Glenn Beck Claims He Made An Offer To Buy Al Gore's Current TV Network But Was Shut Out
When former U.S. Vice President Al Gore and his partners sold their cable-television network Current TV to Al Jazeera in a deal announced Jan. 2, it made headlines around the world.
But it appears the Arabic news organization wasn’t the only media conglomerate to make an offer. According to former Fox News Channel host Glenn Beck, his own company made an offer to buy Current TV, but Gore refused to sell to the conservative pundit.
On Thursday night, Beck appeared on Bill O’Reilly’s Fox News show “The O’Reilly Factor” to discuss his offer to purchase Gore’s Current TV network. The interview, available for viewing via the Hollywood Reporter, is full of slams of Gore, Current TV, and Al Jazeera.

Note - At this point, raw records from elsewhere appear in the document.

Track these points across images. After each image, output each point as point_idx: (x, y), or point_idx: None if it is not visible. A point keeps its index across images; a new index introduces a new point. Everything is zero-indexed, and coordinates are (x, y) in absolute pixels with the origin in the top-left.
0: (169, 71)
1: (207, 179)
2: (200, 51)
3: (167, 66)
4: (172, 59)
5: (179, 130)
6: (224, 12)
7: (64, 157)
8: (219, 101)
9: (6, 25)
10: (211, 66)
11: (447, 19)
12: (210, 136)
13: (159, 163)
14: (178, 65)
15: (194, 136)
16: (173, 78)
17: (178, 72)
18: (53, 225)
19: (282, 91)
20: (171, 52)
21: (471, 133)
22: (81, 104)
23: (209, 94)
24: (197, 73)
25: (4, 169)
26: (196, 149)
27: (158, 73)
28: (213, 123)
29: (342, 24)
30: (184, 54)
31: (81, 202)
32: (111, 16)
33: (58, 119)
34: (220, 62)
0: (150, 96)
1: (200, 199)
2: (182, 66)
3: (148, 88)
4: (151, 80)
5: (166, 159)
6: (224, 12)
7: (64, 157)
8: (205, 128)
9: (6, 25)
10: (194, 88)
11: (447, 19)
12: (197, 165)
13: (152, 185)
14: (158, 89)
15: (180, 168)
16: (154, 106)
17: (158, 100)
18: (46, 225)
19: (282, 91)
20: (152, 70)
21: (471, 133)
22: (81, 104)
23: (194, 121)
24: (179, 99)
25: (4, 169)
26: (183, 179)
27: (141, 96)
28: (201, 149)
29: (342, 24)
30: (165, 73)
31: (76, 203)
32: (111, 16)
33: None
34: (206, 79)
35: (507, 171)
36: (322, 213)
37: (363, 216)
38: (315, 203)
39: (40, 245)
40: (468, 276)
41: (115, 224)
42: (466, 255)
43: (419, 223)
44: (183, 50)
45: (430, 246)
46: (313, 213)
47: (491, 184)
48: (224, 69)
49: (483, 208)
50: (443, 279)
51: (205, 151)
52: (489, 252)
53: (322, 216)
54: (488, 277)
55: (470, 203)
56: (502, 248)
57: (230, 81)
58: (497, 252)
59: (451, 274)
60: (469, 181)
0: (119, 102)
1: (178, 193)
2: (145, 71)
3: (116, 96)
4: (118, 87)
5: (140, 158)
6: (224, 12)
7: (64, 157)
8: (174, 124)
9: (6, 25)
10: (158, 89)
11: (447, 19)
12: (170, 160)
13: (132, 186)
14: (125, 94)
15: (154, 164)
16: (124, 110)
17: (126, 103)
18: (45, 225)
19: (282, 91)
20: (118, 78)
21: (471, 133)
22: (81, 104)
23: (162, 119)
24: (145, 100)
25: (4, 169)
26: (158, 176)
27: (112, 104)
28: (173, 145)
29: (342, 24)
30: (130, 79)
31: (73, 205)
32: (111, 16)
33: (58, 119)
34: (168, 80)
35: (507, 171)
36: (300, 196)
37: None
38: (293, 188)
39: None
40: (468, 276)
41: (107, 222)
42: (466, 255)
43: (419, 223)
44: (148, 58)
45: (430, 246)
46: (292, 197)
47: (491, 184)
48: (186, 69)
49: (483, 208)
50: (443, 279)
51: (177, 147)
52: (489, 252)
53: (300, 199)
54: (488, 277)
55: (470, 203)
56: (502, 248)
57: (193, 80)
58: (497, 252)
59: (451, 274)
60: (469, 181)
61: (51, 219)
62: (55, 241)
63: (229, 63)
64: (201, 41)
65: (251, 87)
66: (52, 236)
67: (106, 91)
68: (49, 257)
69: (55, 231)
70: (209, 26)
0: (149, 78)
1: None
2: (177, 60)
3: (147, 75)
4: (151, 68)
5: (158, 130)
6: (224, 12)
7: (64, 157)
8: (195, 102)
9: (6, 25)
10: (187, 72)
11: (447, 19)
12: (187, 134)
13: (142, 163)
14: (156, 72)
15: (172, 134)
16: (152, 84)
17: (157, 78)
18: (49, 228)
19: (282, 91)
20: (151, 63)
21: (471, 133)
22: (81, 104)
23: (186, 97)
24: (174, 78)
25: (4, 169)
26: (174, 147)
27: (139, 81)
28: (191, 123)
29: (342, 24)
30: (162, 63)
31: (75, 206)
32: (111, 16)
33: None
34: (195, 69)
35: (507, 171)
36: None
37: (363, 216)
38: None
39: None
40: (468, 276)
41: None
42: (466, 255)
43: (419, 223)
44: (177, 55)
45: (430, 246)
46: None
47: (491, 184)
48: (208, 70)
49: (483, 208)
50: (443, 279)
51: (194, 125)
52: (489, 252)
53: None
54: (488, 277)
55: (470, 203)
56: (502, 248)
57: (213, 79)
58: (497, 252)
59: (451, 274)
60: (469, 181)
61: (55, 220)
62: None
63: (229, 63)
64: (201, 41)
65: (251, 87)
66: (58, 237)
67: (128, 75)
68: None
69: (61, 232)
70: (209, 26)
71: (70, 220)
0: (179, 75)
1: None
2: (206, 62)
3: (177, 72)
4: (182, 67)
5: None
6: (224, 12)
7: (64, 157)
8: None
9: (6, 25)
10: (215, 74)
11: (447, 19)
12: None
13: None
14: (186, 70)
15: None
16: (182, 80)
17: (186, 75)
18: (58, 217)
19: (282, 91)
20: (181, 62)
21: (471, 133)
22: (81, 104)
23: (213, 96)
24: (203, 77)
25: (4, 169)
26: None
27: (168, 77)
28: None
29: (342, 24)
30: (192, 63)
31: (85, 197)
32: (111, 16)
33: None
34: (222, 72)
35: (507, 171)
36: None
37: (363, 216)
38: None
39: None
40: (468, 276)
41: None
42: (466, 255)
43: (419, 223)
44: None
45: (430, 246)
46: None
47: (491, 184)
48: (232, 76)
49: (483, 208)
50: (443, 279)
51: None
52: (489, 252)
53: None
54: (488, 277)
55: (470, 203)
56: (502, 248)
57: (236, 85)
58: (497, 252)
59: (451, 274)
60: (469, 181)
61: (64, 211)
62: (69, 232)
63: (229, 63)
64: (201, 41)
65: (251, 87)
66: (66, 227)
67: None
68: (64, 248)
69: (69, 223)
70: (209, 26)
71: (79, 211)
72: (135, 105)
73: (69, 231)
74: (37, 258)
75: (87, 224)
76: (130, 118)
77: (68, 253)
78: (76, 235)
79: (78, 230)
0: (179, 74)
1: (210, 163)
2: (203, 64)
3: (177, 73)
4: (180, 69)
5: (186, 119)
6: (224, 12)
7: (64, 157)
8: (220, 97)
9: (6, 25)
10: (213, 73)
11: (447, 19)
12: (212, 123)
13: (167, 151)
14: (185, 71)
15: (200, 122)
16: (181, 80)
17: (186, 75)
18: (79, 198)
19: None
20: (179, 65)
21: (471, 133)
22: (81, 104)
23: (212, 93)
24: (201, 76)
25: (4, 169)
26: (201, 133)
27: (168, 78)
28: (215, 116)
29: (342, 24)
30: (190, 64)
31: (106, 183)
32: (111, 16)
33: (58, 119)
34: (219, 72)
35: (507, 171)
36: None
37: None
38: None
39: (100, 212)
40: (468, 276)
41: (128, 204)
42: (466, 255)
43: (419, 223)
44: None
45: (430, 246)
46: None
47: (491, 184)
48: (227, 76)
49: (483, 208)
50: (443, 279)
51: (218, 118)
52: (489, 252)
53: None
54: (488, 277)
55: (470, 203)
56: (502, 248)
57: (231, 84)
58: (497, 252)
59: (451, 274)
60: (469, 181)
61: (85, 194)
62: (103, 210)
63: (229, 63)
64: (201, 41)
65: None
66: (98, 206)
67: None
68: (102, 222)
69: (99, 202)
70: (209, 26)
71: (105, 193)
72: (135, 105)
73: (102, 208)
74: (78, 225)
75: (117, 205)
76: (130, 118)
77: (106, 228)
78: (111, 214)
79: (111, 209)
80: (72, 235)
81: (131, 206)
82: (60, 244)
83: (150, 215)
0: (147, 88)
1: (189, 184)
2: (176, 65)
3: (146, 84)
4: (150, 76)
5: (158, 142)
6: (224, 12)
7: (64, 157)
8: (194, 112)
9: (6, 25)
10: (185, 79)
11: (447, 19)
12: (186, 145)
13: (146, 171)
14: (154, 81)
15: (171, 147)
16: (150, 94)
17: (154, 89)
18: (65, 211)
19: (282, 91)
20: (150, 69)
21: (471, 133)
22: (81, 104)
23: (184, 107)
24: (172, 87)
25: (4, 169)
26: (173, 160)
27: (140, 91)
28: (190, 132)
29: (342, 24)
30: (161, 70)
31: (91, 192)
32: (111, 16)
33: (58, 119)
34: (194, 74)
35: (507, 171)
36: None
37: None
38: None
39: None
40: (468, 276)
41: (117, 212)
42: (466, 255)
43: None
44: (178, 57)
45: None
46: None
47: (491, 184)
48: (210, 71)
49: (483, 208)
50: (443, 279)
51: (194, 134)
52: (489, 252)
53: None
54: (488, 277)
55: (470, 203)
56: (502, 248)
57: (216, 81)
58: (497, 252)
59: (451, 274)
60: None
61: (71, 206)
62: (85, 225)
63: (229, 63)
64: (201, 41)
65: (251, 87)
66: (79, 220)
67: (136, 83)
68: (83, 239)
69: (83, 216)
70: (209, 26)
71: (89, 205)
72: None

At the beginning of the interview, Beck said that, while he believed Current TV is worth only one-half of the $500 million Al Jazeera paid for it, he still had a company executive call in and make a bid for the network.
However, once Gore’s people learned Beck behind the offer, Beck said, they completely shut him out of the equation.
“Within 15 minutes, they called us back and they said, ‘The vice president has a reputation, and under no circumstance will he ever entertain an offer from Glenn Beck,” the former Fox News commentator told O’Reilly. “We weren’t allowed to the table.”
Beck owns Mercury Radio Arts, the company that produced the show he previously had on Fox News. While Beck’s show continued to maintain high ratings, it was canceled after advertisers pulled their support because of Beck’s increasingly radical comments.
During the rest of the interview on “The O’Reilly Factor,” Beck and O’Reilly blast Current TV’s new owner, Al Jazeera. While the Arabic network has come under fire for perceived anti-American bias in some of its reporting from time to time, Beck appeared to go off the deep end Thursday night.
At one point, O’Reilly asked Beck, “How do you process it personally when you’re more loathsome to Al Gore than guys who glorify Osama bin Laden?"
“I want that on my resume. It’s a badge of honor,” Beck responded. “[Gore] said that his network and Al Jazeera were launched on the same values -- the network that was hiding information about Osama bin Laden. And, beyond that, the people who started it, and launched it, stone women and homosexuals in their streets. Wow. I’m proud to not have the same cornerstone of values as Al Gore.”
Beck went on to say that Al Jazeera is “an organization that, on the weekend, has a regular, like, Jesus show, except it’s all about Muhammad where they’re talking about, ‘Oh please, Allah, give me the courage to stone the Jews to death.”
While Beck seems to have some strong opinions on Al Jazeera, it’s worth noting that most of his statements have little basis in reality. While Al Jazeera did in fact air several tapes from terrorist leaders such as bin Laden on the basis that they were newsworthy, no evidence has come to light that the TV network had any information on the terrorist's whereabouts.
Beck’s comments about “ston[ing] women and homosexuals in their streets” are in reference to civil unrest in the country of Qatar, whose officials Beck seems to blame for lax law enforcement. Until 2011, Al Jazeera was funded almost entirely by the government of Qatar. Both before and after becoming independently owned, the network has claimed editorial independence.
No matter which way you slice it, Al Jazeera's journalists -- who have been praised by many, including U.S. Secretary of State Hillary Clinton, for their impartial coverage -- are certainly not the people Beck is making them out to be.